>>>>>

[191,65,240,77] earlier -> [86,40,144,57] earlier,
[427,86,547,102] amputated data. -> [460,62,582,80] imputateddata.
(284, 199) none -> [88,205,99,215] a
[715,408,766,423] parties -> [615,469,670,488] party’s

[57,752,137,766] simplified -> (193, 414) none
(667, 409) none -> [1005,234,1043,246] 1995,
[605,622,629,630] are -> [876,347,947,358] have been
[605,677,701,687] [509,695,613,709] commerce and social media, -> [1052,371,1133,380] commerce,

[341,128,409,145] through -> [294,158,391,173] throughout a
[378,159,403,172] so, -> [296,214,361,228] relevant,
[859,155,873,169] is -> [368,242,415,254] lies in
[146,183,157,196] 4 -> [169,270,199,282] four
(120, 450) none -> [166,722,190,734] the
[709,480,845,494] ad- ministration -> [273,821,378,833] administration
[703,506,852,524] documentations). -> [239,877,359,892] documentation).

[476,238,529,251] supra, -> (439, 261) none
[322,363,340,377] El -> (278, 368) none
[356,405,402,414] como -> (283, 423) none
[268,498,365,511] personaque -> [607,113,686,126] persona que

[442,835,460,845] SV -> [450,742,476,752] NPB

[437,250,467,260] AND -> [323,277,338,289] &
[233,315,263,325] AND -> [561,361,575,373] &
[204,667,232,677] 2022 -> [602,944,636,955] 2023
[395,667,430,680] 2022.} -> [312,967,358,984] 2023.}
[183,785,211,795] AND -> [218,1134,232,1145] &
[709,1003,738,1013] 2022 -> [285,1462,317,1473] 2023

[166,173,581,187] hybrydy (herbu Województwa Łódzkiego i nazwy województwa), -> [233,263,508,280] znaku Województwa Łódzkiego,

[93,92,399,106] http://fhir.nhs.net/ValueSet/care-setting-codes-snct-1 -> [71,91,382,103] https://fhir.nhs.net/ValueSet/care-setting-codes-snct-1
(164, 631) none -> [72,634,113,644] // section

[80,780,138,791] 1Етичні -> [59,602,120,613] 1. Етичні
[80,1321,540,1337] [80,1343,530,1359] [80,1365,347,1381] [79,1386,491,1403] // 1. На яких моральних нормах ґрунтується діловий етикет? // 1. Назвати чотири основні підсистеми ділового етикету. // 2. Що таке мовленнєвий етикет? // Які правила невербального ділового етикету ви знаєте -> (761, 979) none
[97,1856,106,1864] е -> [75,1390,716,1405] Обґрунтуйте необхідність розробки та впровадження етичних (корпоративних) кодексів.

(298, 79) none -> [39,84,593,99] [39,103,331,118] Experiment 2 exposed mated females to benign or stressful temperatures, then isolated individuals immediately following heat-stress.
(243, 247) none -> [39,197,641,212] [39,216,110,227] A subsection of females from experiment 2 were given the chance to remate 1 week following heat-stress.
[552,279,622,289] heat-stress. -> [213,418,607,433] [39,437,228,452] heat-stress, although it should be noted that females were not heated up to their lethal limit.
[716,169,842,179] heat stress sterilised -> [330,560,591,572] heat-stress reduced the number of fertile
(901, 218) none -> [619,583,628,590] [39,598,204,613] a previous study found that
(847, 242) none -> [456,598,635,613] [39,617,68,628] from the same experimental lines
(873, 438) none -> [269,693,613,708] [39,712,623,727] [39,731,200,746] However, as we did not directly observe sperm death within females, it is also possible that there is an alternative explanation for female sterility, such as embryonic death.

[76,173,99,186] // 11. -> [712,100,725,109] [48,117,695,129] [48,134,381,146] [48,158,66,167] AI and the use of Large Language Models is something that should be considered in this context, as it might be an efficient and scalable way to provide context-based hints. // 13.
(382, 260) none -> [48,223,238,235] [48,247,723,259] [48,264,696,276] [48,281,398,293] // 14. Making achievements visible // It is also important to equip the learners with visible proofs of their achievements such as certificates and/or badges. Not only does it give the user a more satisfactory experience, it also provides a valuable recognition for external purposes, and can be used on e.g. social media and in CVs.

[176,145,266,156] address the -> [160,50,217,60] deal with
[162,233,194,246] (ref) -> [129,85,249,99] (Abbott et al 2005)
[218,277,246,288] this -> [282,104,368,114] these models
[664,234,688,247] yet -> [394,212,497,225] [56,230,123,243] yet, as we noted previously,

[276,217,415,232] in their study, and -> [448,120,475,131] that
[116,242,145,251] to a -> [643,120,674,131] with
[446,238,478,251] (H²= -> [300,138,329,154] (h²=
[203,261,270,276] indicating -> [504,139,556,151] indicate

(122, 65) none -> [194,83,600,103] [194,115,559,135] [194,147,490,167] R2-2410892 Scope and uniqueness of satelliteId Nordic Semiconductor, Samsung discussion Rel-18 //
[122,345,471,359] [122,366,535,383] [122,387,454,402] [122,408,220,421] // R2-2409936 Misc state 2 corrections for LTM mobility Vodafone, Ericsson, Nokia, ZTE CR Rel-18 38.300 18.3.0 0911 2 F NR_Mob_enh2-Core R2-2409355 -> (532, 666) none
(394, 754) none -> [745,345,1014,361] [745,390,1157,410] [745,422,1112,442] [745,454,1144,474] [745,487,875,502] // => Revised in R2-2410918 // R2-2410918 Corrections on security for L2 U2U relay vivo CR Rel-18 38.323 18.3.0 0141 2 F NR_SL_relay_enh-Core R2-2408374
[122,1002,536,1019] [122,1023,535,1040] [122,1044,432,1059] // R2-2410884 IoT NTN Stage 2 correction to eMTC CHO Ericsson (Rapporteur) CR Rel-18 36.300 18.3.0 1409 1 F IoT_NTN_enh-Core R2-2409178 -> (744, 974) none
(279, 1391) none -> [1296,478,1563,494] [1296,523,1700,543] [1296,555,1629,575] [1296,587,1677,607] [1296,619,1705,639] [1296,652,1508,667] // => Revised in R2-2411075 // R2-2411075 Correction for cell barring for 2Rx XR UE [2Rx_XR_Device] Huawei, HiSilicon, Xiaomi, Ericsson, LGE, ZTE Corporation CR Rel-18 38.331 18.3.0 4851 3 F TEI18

<<<<<

## JOB:
Write down all of the listing exactly.

## RESULT OF THE EXERCISE:
[191,65,240,77] earlier -> [86,40,144,57] earlier,
[427,86,547,102] amputated data. -> [460,62,582,80] imputateddata.
(284, 199) none -> [88,205,99,215] a
[715,408,766,423] parties -> [615,469,670,488] party’s

[57,752,137,766] simplified -> (193, 414) none
(667, 409) none -> [1005,234,1043,246] 1995,
[605,622,629,630] are -> [876,347,947,358] have been
[605,677,701,687] [509,695,613,709] commerce and social media, -> [1052,371,1133,380] commerce,

[341,128,409,145] through -> [294,158,391,173] throughout a
[378,159,403,172] so, -> [296,214,361,228] relevant,
[859,155,873,169] is -> [368,242,415,254] lies in
[146,183,157,196] 4 -> [169,270,199,282] four
(120, 450) none -> [166,722,190,734] the
[709,480,845,494] ad- ministration -> [273,821,378,833] administration
[703,506,852,524] documentations). -> [239,877,359,892] documentation).

[476,238,529,251] supra, -> (439, 261) none
[322,363,340,377] El -> (278, 368) none
[356,405,402,414] como -> (283, 423) none
[268,498,365,511] personaque -> [607,113,686,126] persona que

[442,835,460,845] SV -> [450,742,476,752] NPB

[437,250,467,260] AND -> [323,277,338,289] &
[233,315,263,325] AND -> [561,361,575,373] &
[204,667,232,677] 2022 -> [602,944,636,955] 2023
[395,667,430,680] 2022.} -> [312,967,358,984] 2023.}
[183,785,211,795] AND -> [218,1134,232,1145] &
[709,1003,738,1013] 2022 -> [285,1462,317,1473] 2023

[166,173,581,187] hybrydy (herbu Województwa Łódzkiego i nazwy województwa), -> [233,263,508,280] znaku Województwa Łódzkiego,

[93,92,399,106] http://fhir.nhs.net/ValueSet/care-setting-codes-snct-1 -> [71,91,382,103] https://fhir.nhs.net/ValueSet/care-setting-codes-snct-1
(164, 631) none -> [72,634,113,644] // section

[80,780,138,791] 1Етичні -> [59,602,120,613] 1. Етичні
[80,1321,540,1337] [80,1343,530,1359] [80,1365,347,1381] [79,1386,491,1403] // 1. На яких моральних нормах ґрунтується діловий етикет? // 1. Назвати чотири основні підсистеми ділового етикету. // 2. Що таке мовленнєвий етикет? // Які правила невербального ділового етикету ви знаєте -> (761, 979) none
[97,1856,106,1864] е -> [75,1390,716,1405] Обґрунтуйте необхідність розробки та впровадження етичних (корпоративних) кодексів.

(298, 79) none -> [39,84,593,99] [39,103,331,118] Experiment 2 exposed mated females to benign or stressful temperatures, then isolated individuals immediately following heat-stress.
(243, 247) none -> [39,197,641,212] [39,216,110,227] A subsection of females from experiment 2 were given the chance to remate 1 week following heat-stress.
[552,279,622,289] heat-stress. -> [213,418,607,433] [39,437,228,452] heat-stress, although it should be noted that females were not heated up to their lethal limit.
[716,169,842,179] heat stress sterilised -> [330,560,591,572] heat-stress reduced the number of fertile
(901, 218) none -> [619,583,628,590] [39,598,204,613] a previous study found that
(847, 242) none -> [456,598,635,613] [39,617,68,628] from the same experimental lines
(873, 438) none -> [269,693,613,708] [39,712,623,727] [39,731,200,746] However, as we did not directly observe sperm death within females, it is also possible that there is an alternative explanation for female sterility, such as embryonic death.

[76,173,99,186] // 11. -> [712,100,725,109] [48,117,695,129] [48,134,381,146] [48,158,66,167] AI and the use of Large Language Models is something that should be considered in this context, as it might be an efficient and scalable way to provide context-based hints. // 13.
(382, 260) none -> [48,223,238,235] [48,247,723,259] [48,264,696,276] [48,281,398,293] // 14. Making achievements visible // It is also important to equip the learners with visible proofs of their achievements such as certificates and/or badges. Not only does it give the user a more satisfactory experience, it also provides a valuable recognition for external purposes, and can be used on e.g. social media and in CVs.

[176,145,266,156] address the -> [160,50,217,60] deal with
[162,233,194,246] (ref) -> [129,85,249,99] (Abbott et al 2005)
[218,277,246,288] this -> [282,104,368,114] these models
[664,234,688,247] yet -> [394,212,497,225] [56,230,123,243] yet, as we noted previously,

[276,217,415,232] in their study, and -> [448,120,475,131] that
[116,242,145,251] to a -> [643,120,674,131] with
[446,238,478,251] (H²= -> [300,138,329,154] (h²=
[203,261,270,276] indicating -> [504,139,556,151] indicate

(122, 65) none -> [194,83,600,103] [194,115,559,135] [194,147,490,167] R2-2410892 Scope and uniqueness of satelliteId Nordic Semiconductor, Samsung discussion Rel-18 //
[122,345,471,359] [122,366,535,383] [122,387,454,402] [122,408,220,421] // R2-2409936 Misc state 2 corrections for LTM mobility Vodafone, Ericsson, Nokia, ZTE CR Rel-18 38.300 18.3.0 0911 2 F NR_Mob_enh2-Core R2-2409355 -> (532, 666) none
(394, 754) none -> [745,345,1014,361] [745,390,1157,410] [745,422,1112,442] [745,454,1144,474] [745,487,875,502] // => Revised in R2-2410918 // R2-2410918 Corrections on security for L2 U2U relay vivo CR Rel-18 38.323 18.3.0 0141 2 F NR_SL_relay_enh-Core R2-2408374
[122,1002,536,1019] [122,1023,535,1040] [122,1044,432,1059] // R2-2410884 IoT NTN Stage 2 correction to eMTC CHO Ericsson (Rapporteur) CR Rel-18 36.300 18.3.0 1409 1 F IoT_NTN_enh-Core R2-2409178 -> (744, 974) none
(279, 1391) none -> [1296,478,1563,494] [1296,523,1700,543] [1296,555,1629,575] [1296,587,1677,607] [1296,619,1705,639] [1296,652,1508,667] // => Revised in R2-2411075 // R2-2411075 Correction for cell barring for 2Rx XR UE [2Rx_XR_Device] Huawei, HiSilicon, Xiaomi, Ericsson, LGE, ZTE Corporation CR Rel-18 38.331 18.3.0 4851 3 F TEI18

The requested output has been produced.